Utah has long held bragging rights about our well educated population. Times are changing. Startling statistics show our young people are getting less education than their parents. In 1992, 41 percent of 18-24 year olds had some postsecondary education. Today, only 34 percent of people in the same age group have job training or a college education. Among 45-64 year olds, Utah is 12th in the nation for bachelor’s degrees, but we are 31st among 25-34 year olds.
Being smarter than our children may feel nice around the dinner table once in awhile, but do we really want our kids going out into the world with less smarts than we have? Do we want them to have less earning power than we do?
Businesses go where they find smart people. The smarter the people, the more businesses pay. Do we want businesses going elsewhere to give high paying jobs to someone else’s children and grandchildren in other states? In other countries? We must invest in education now or embrace that kind of a future.
In addressing legislators this week, University of Utah President Michael Young put it another way. “Twenty years from now, do we want to have terrific prisons and terrible universities?” President Young asked. College and university presidents painted a picture of enrollment caps, slashed programs and research, larger classes and other preludes to mediocrity. Salt Lake Community College President Cynthia Bioteau has described it as cutting to the bone. These aren’t exaggerations. Business leaders know that quality suffers when we don’t invest enough to cover the basics.
In public schools, not investing means not laying the foundation for higher education as an option. I talked to a grandmother last week whose grandson attends a kindergarten class in the southwest valley with 53 students. Does anyone think 53 children can learn to read from one teacher? No five year old I know would thrive in such an environment. Some children have the safety net of parents who read to them at home. But more and more of our children don’t have that luxury. Many go home to parents who don’t speak English. Our minority population is expanding dramatically. By 2050, Utah’s population will consist of 30 percent minorities. We must find a way for all our children to achieve success.
We have under-invested in education for many years. The consequences are starting to show. Only 25 percent of Utah students who take the ACT meet the benchmark score that predicts they will earn Cs in college. This means paying for remediation in college, or worse yet, never acquiring the skills they need to achieve success.
We are well aware that the Commissioner of Higher Education and the Superintendent of Public Education have agreed to budget reductions. From the business community, we ask the Legislature to do more. Our future is at stake.

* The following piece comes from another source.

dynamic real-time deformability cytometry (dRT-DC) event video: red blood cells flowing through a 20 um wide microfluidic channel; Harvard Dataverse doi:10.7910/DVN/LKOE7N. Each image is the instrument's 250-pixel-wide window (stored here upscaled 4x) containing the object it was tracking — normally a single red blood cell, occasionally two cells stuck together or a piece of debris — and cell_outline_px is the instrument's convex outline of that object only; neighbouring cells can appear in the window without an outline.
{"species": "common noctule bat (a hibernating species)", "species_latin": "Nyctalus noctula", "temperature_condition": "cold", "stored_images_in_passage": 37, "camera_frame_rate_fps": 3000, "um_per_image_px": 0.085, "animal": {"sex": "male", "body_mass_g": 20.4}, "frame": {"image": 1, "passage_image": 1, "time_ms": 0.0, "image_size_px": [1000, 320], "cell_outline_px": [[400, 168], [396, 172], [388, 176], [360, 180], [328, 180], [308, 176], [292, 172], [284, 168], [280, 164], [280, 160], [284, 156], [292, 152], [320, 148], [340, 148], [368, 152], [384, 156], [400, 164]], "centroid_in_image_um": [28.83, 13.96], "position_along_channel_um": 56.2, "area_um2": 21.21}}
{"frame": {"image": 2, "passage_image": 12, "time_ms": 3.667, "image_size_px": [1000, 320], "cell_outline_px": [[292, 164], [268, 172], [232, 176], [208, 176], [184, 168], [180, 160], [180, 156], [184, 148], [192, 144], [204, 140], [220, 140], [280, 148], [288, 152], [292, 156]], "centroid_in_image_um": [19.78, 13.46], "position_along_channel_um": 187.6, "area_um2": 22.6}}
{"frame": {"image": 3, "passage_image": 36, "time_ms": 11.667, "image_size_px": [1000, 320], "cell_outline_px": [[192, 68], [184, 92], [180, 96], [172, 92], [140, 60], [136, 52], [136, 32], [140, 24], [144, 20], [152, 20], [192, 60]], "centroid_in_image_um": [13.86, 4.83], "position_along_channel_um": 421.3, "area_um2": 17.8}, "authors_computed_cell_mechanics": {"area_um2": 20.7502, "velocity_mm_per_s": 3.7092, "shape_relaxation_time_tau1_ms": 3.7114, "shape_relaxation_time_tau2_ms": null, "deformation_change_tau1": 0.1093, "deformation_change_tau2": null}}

The Salt Lake Chamber has organized a coalition of business leaders to build our workforce and our economy. Our purpose is simple: Improve educational outcomes. For a prosperous 21st century economy, we need more and better-prepared high school graduates, more students getting postsecondary training and college degrees. We must improve outcomes for our skyrocketing minority population. Yes, improvements can be made in the way education is delivered. We must hold our educators accountable to innovate and improve, just as we do in business. And businesses know that providing the resources to make things happen goes hand-in-hand with holding people accountable to generate results.
Like the private sector donors who enabled Weber State University to launch the Dream Weber free tuition program this week, the public sector must invest in education, our future workforce and our future economy. Let’s keep public and higher education whole this budget year, and think long-term about investment and innovation that will improve our educational outcomes. Let’s make sure that Utah businesses hire our children and grandchildren, and that businesses from other states make the Utah choice as well.
The Legislative session is a long and difficult process. Thanks to great leadership, the Utah Legislature has a great track record of managing our state budget prudently and positioning Utah for economic success. Now, more than ever, we need legislators to make the right choices for Utah’s future.